Task statement — Copy each line of the data below, character for character.

Stored data entries —
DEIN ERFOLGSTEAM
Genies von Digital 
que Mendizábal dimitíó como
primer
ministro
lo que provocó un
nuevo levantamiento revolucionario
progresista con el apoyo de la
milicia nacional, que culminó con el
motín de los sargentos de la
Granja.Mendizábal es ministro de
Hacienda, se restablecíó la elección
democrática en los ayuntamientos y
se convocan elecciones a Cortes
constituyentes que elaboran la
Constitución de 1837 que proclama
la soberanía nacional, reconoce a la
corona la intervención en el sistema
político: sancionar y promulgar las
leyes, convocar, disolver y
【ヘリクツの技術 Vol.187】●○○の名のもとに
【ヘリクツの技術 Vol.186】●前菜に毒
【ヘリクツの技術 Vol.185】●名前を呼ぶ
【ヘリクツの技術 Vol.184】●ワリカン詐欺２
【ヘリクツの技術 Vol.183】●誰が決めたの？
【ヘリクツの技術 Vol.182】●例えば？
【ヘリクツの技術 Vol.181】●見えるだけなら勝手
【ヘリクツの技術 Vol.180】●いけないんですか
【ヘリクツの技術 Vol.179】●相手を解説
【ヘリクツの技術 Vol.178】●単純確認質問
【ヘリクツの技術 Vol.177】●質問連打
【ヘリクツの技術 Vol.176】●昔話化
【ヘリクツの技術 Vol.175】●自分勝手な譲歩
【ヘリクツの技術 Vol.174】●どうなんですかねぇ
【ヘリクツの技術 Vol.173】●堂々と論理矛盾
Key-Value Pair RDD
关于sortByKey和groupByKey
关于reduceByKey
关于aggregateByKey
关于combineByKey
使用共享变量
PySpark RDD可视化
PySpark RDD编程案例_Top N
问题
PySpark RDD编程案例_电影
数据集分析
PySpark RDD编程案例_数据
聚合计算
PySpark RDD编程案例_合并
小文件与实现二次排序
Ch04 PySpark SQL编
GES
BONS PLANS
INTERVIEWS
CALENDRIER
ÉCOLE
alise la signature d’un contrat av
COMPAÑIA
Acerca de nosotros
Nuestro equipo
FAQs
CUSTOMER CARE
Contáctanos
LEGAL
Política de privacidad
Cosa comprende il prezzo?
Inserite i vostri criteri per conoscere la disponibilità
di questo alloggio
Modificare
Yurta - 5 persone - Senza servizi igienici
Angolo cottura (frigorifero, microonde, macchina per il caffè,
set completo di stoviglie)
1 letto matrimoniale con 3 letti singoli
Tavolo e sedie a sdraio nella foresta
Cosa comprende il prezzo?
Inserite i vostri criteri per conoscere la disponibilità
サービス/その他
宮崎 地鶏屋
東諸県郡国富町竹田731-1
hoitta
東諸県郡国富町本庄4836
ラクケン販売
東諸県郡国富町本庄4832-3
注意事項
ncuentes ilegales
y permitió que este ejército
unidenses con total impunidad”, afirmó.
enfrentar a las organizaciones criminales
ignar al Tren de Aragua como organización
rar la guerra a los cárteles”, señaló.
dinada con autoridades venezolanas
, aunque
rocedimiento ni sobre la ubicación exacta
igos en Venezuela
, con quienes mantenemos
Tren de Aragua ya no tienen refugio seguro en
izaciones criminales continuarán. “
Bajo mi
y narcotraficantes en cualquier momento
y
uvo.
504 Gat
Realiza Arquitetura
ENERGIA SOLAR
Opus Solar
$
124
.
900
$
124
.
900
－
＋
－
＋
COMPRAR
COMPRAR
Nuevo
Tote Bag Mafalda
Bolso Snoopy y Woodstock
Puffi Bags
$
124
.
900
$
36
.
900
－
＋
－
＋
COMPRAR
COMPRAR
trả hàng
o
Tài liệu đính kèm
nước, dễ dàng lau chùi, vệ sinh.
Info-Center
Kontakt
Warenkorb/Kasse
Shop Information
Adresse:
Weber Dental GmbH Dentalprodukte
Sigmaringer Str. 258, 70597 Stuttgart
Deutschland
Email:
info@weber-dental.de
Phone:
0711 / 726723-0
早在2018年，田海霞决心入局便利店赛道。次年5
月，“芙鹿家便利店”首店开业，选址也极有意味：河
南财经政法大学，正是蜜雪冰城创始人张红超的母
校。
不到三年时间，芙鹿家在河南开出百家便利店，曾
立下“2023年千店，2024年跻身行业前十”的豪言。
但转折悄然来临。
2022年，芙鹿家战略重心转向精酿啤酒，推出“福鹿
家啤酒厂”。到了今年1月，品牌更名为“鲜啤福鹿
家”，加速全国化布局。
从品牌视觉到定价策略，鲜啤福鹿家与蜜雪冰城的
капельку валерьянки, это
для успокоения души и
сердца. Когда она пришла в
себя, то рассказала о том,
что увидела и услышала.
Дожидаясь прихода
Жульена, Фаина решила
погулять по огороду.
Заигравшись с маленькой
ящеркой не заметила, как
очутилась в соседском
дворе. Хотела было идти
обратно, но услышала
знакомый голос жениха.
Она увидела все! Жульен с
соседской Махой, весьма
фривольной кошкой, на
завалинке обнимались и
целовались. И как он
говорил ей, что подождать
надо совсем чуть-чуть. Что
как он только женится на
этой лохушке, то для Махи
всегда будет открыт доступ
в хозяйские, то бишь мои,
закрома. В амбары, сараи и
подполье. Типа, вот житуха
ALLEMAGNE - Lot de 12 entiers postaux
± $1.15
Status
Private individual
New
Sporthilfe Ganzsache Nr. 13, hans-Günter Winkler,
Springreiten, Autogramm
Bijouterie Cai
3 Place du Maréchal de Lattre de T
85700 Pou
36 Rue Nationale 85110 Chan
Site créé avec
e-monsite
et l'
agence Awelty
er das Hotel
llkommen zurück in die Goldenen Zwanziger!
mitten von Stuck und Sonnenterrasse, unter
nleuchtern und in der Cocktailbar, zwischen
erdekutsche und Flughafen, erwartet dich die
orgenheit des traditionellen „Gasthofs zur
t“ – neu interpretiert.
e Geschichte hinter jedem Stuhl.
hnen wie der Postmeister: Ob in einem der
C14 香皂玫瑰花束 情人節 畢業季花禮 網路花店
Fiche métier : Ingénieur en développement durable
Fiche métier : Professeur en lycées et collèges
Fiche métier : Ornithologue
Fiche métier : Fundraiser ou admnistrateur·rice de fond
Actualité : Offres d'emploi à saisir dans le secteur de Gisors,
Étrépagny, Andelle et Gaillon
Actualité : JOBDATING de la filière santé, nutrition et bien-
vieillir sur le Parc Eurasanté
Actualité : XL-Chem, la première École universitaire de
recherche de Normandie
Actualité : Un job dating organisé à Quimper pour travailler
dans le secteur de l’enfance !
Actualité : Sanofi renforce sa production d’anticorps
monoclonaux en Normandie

Response to the task —
DEIN ERFOLGSTEAM
Genies von Digital 
que Mendizábal dimitíó como
primer
ministro
lo que provocó un
nuevo levantamiento revolucionario
progresista con el apoyo de la
milicia nacional, que culminó con el
motín de los sargentos de la
Granja.Mendizábal es ministro de
Hacienda, se restablecíó la elección
democrática en los ayuntamientos y
se convocan elecciones a Cortes
constituyentes que elaboran la
Constitución de 1837 que proclama
la soberanía nacional, reconoce a la
corona la intervención en el sistema
político: sancionar y promulgar las
leyes, convocar, disolver y
【ヘリクツの技術 Vol.187】●○○の名のもとに
【ヘリクツの技術 Vol.186】●前菜に毒
【ヘリクツの技術 Vol.185】●名前を呼ぶ
【ヘリクツの技術 Vol.184】●ワリカン詐欺２
【ヘリクツの技術 Vol.183】●誰が決めたの？
【ヘリクツの技術 Vol.182】●例えば？
【ヘリクツの技術 Vol.181】●見えるだけなら勝手
【ヘリクツの技術 Vol.180】●いけないんですか
【ヘリクツの技術 Vol.179】●相手を解説
【ヘリクツの技術 Vol.178】●単純確認質問
【ヘリクツの技術 Vol.177】●質問連打
【ヘリクツの技術 Vol.176】●昔話化
【ヘリクツの技術 Vol.175】●自分勝手な譲歩
【ヘリクツの技術 Vol.174】●どうなんですかねぇ
【ヘリクツの技術 Vol.173】●堂々と論理矛盾
Key-Value Pair RDD
关于sortByKey和groupByKey
关于reduceByKey
关于aggregateByKey
关于combineByKey
使用共享变量
PySpark RDD可视化
PySpark RDD编程案例_Top N
问题
PySpark RDD编程案例_电影
数据集分析
PySpark RDD编程案例_数据
聚合计算
PySpark RDD编程案例_合并
小文件与实现二次排序
Ch04 PySpark SQL编
GES
BONS PLANS
INTERVIEWS
CALENDRIER
ÉCOLE
alise la signature d’un contrat av
COMPAÑIA
Acerca de nosotros
Nuestro equipo
FAQs
CUSTOMER CARE
Contáctanos
LEGAL
Política de privacidad
Cosa comprende il prezzo?
Inserite i vostri criteri per conoscere la disponibilità
di questo alloggio
Modificare
Yurta - 5 persone - Senza servizi igienici
Angolo cottura (frigorifero, microonde, macchina per il caffè,
set completo di stoviglie)
1 letto matrimoniale con 3 letti singoli
Tavolo e sedie a sdraio nella foresta
Cosa comprende il prezzo?
Inserite i vostri criteri per conoscere la disponibilità
サービス/その他
宮崎 地鶏屋
東諸県郡国富町竹田731-1
hoitta
東諸県郡国富町本庄4836
ラクケン販売
東諸県郡国富町本庄4832-3
注意事項
ncuentes ilegales
y permitió que este ejército
unidenses con total impunidad”, afirmó.
enfrentar a las organizaciones criminales
ignar al Tren de Aragua como organización
rar la guerra a los cárteles”, señaló.
dinada con autoridades venezolanas
, aunque
rocedimiento ni sobre la ubicación exacta
igos en Venezuela
, con quienes mantenemos
Tren de Aragua ya no tienen refugio seguro en
izaciones criminales continuarán. “
Bajo mi
y narcotraficantes en cualquier momento
y
uvo.
504 Gat
Realiza Arquitetura
ENERGIA SOLAR
Opus Solar
$
124
.
900
$
124
.
900
－
＋
－
＋
COMPRAR
COMPRAR
Nuevo
Tote Bag Mafalda
Bolso Snoopy y Woodstock
Puffi Bags
$
124
.
900
$
36
.
900
－
＋
－
＋
COMPRAR
COMPRAR
trả hàng
o
Tài liệu đính kèm
nước, dễ dàng lau chùi, vệ sinh.
Info-Center
Kontakt
Warenkorb/Kasse
Shop Information
Adresse:
Weber Dental GmbH Dentalprodukte
Sigmaringer Str. 258, 70597 Stuttgart
Deutschland
Email:
info@weber-dental.de
Phone:
0711 / 726723-0
早在2018年，田海霞决心入局便利店赛道。次年5
月，“芙鹿家便利店”首店开业，选址也极有意味：河
南财经政法大学，正是蜜雪冰城创始人张红超的母
校。
不到三年时间，芙鹿家在河南开出百家便利店，曾
立下“2023年千店，2024年跻身行业前十”的豪言。
但转折悄然来临。
2022年，芙鹿家战略重心转向精酿啤酒，推出“福鹿
家啤酒厂”。到了今年1月，品牌更名为“鲜啤福鹿
家”，加速全国化布局。
从品牌视觉到定价策略，鲜啤福鹿家与蜜雪冰城的
капельку валерьянки, это
для успокоения души и
сердца. Когда она пришла в
себя, то рассказала о том,
что увидела и услышала.
Дожидаясь прихода
Жульена, Фаина решила
погулять по огороду.
Заигравшись с маленькой
ящеркой не заметила, как
очутилась в соседском
дворе. Хотела было идти
обратно, но услышала
знакомый голос жениха.
Она увидела все! Жульен с
соседской Махой, весьма
фривольной кошкой, на
завалинке обнимались и
целовались. И как он
говорил ей, что подождать
надо совсем чуть-чуть. Что
как он только женится на
этой лохушке, то для Махи
всегда будет открыт доступ
в хозяйские, то бишь мои,
закрома. В амбары, сараи и
подполье. Типа, вот житуха
ALLEMAGNE - Lot de 12 entiers postaux
± $1.15
Status
Private individual
New
Sporthilfe Ganzsache Nr. 13, hans-Günter Winkler,
Springreiten, Autogramm
Bijouterie Cai
3 Place du Maréchal de Lattre de T
85700 Pou
36 Rue Nationale 85110 Chan
Site créé avec
e-monsite
et l'
agence Awelty
er das Hotel
llkommen zurück in die Goldenen Zwanziger!
mitten von Stuck und Sonnenterrasse, unter
nleuchtern und in der Cocktailbar, zwischen
erdekutsche und Flughafen, erwartet dich die
orgenheit des traditionellen „Gasthofs zur
t“ – neu interpretiert.
e Geschichte hinter jedem Stuhl.
hnen wie der Postmeister: Ob in einem der
C14 香皂玫瑰花束 情人節 畢業季花禮 網路花店
Fiche métier : Ingénieur en développement durable
Fiche métier : Professeur en lycées et collèges
Fiche métier : Ornithologue
Fiche métier : Fundraiser ou admnistrateur·rice de fond
Actualité : Offres d'emploi à saisir dans le secteur de Gisors,
Étrépagny, Andelle et Gaillon
Actualité : JOBDATING de la filière santé, nutrition et bien-
vieillir sur le Parc Eurasanté
Actualité : XL-Chem, la première École universitaire de
recherche de Normandie
Actualité : Un job dating organisé à Quimper pour travailler
dans le secteur de l’enfance !
Actualité : Sanofi renforce sa production d’anticorps
monoclonaux en Normandie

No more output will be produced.